Cancer is often not driven by a single gene but involves multiple genetic alterations, particularly in solid tumors.
Genetic changes often occur in a sequential manner, akin to a chain reaction, making it difficult to pinpoint a specific cause or treatment target.
For example, colon cancer is characterized by a sequence of mutations from normal colonic cells progressing through dysplasia to carcinoma. Key genes like APC, KRAS, TP53, and SMAD4 are frequently mutated in colon cancer, emphasizing the complex genetics at play.

Not all cancers with similar names are genetically identical; even identical twins can have different mutations.
Cancer research increasingly recognizes that cancers display significant inter- and intra-tumoral heterogeneity, impacting treatment approaches.

Somatic mutations versus germline mutations: Somatic mutations are acquired changes that drive cancer, while germline mutations are inherited and present in all cells.
Certain cancers exhibit higher mutational burdens, such as melanoma and lung cancer, often linked to environmental factors like UV exposure or smoking.
An understanding of mutation rates is essential as it can inform therapeutic strategies.

The aim of personalized medicine is to tailor treatment based on the specific genetic makeup of a patient's tumor.
Biomarkers play a critical role in classifying tumors into subgroups, which can help predict treatment responses and potential side effects.
Various 'omics' technologies, including genomics, transcriptomics, proteomics, and metabolomics, are at the forefront of this field to provide comprehensive data on tumor characteristics.

The treatment journey begins with biopsy samples from both tumor and normal tissues.
Advanced sequencing technologies (e.g., pyrosequencing) facilitate the analysis of genetic profiles, enabling the identification of mutations driving cancer.
A significant challenge remains the availability of targeted therapies for detected mutations, necessitating ongoing research to discover and validate new drugs.

The development of immune therapies (e.g., checkpoint inhibitors, CAR T-cell therapies) signifies an important shift in cancer treatment, improving responses for many patients.
Tumors evolve under therapeutic pressure, often leading to resistance; understanding these mechanisms is crucial for developing effective treatment combinations.
Clinical trials are essential to determine the efficacy of new therapies, with elaborate testing phases to ensure sufficient evidence for approval and reimbursement.

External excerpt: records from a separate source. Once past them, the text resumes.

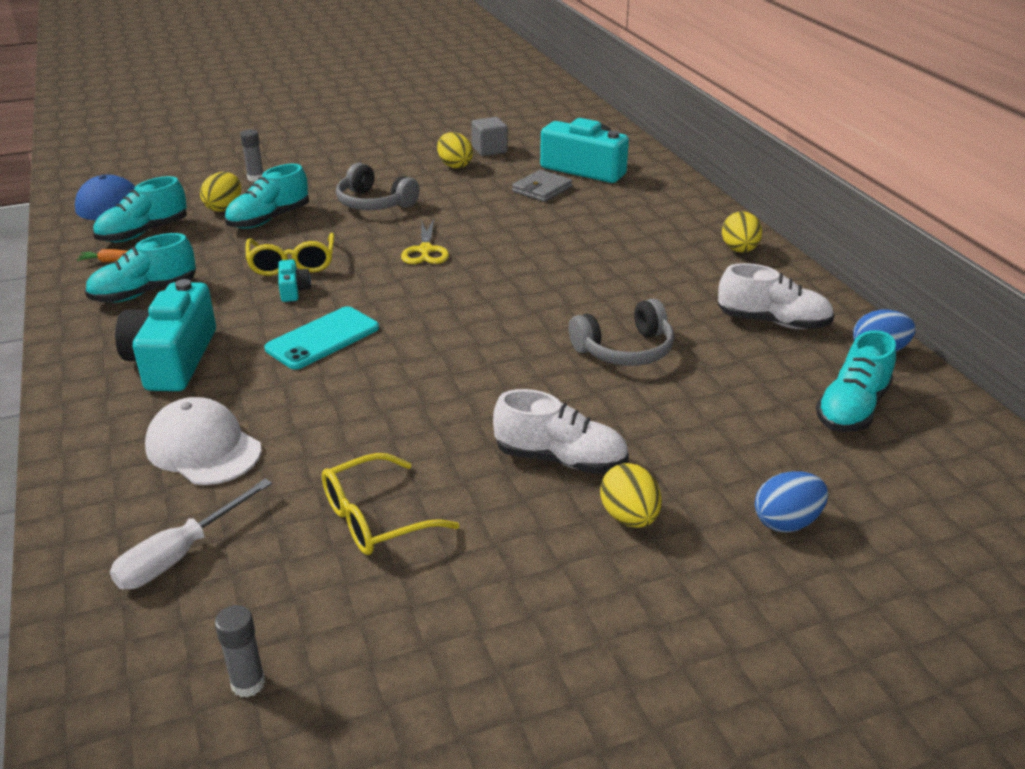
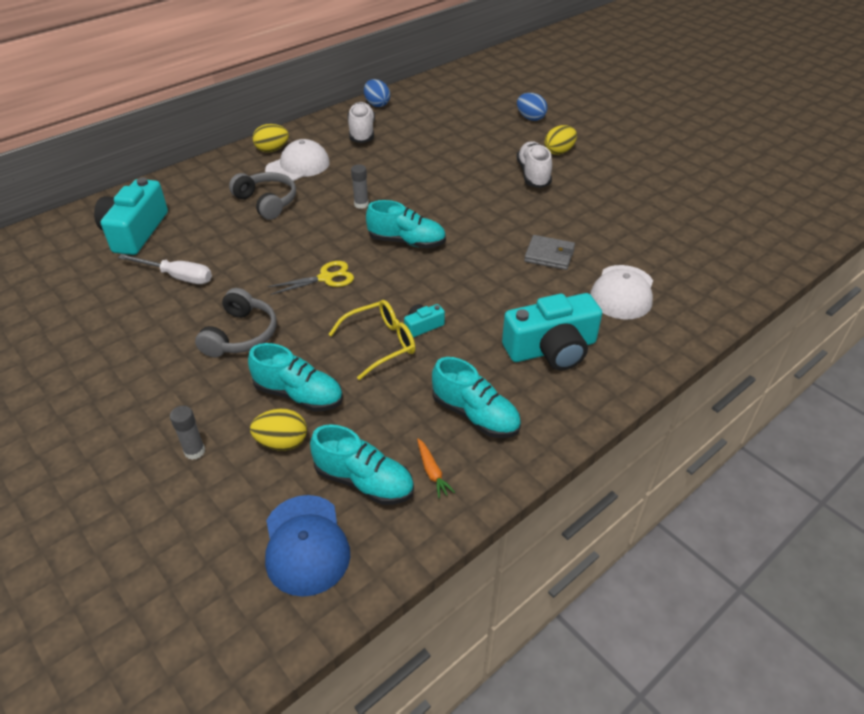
camera: 110 degrees left, 10 degrees up
(180, 554) = (698, 265): white screwdriver -> white screwdriver (177, 277)
(248, 683) = (736, 218): grey glue stick -> grey glue stick (361, 204)
(323, 338) = (479, 287): turquoise phone -> none
(375, 519) = (620, 215): yellow glasses -> none
(454, 165) = (136, 309): yellow egg -> none
(489, 150) = (90, 297): grey cube -> none
(542, 189) = (186, 246): grey wallet -> grey wallet (549, 255)
(624, 350) = (420, 172): grey headphones -> grey headphones (267, 202)
(685, 262) = (298, 166): none -> white cap
(852, 408) = (434, 108): turquoise shoe -> turquoise shoe (406, 242)

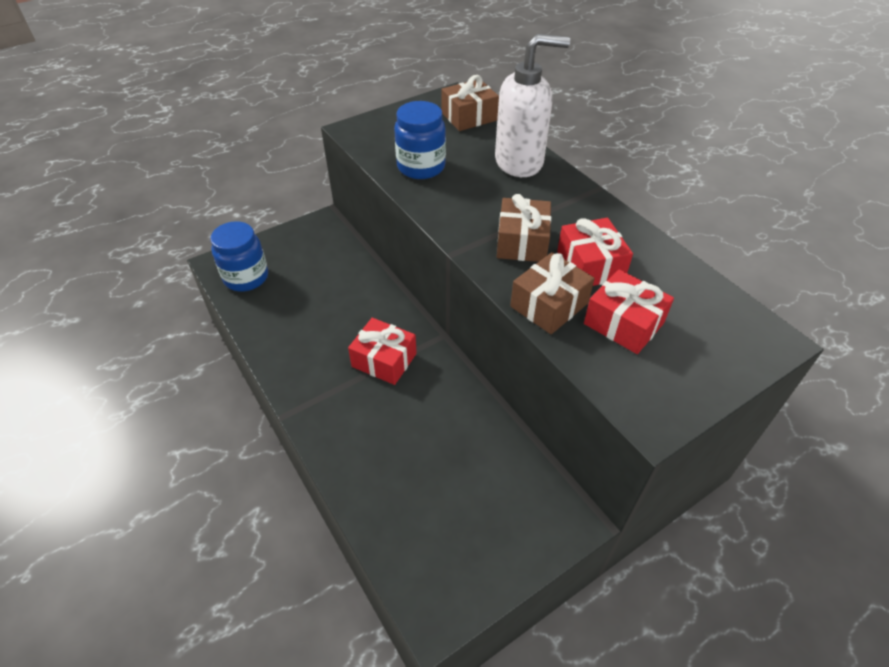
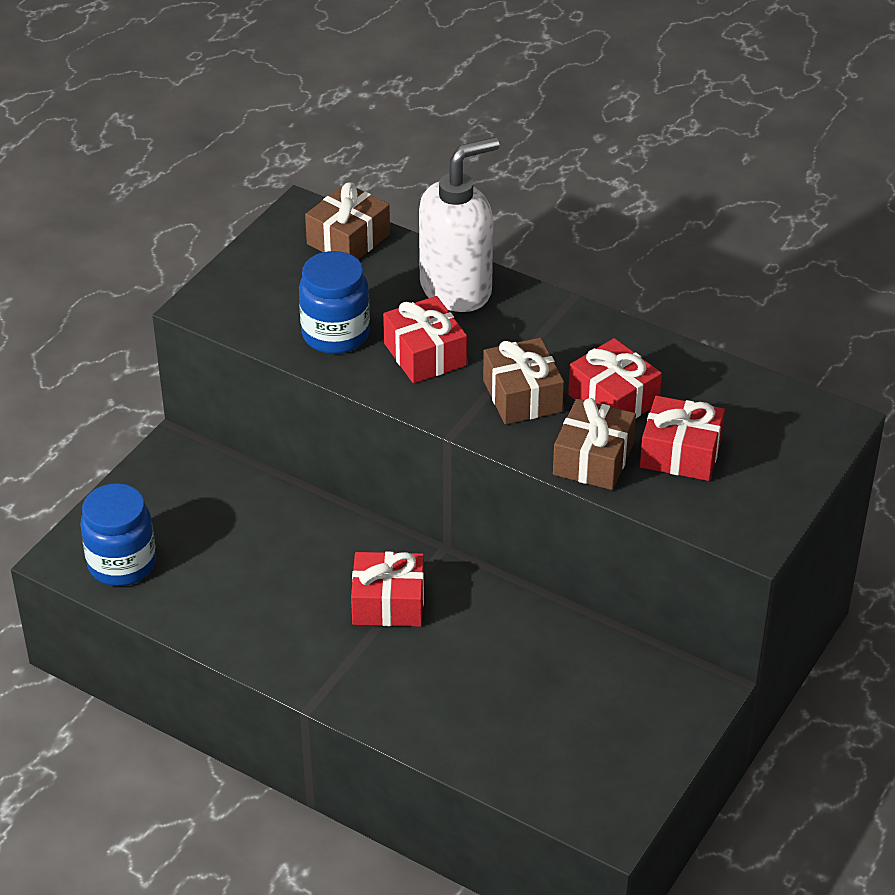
camera: 25 degrees left, 5 degrees down
(471, 195) = (425, 354): none -> red gift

Therapeutic approaches for lung cancer have evolved to recognize specific genetic mutations, such as EGFR and KRAS, to guide treatment strategies.
EGFR inhibitors have transformed treatment plans, especially for patients with particular mutations. The emergence of single-agent therapies and combinations reflects individualized strategies in action.
The discovery of KRAS inhibitors marks a significant breakthrough, with developing drugs like Sotorasib showing promise but also raising challenges with drug resistance over time.

Liquid biopsies present a non-invasive method to analyze circulating tumor DNA (ctDNA) to monitor mutations during treatment.
Techniques like digital droplet PCR enable the tracking of specific mutations, providing insights into treatment efficacy and early signs of resistance.

As the field of cancer therapy continues to evolve, the wealth of genomic data allows for refined treatment strategies that enhance patient outcomes.
While challenges remain, particularly in drug availability and resistance mechanisms, ongoing research is set to improve the prognosis for cancer patients.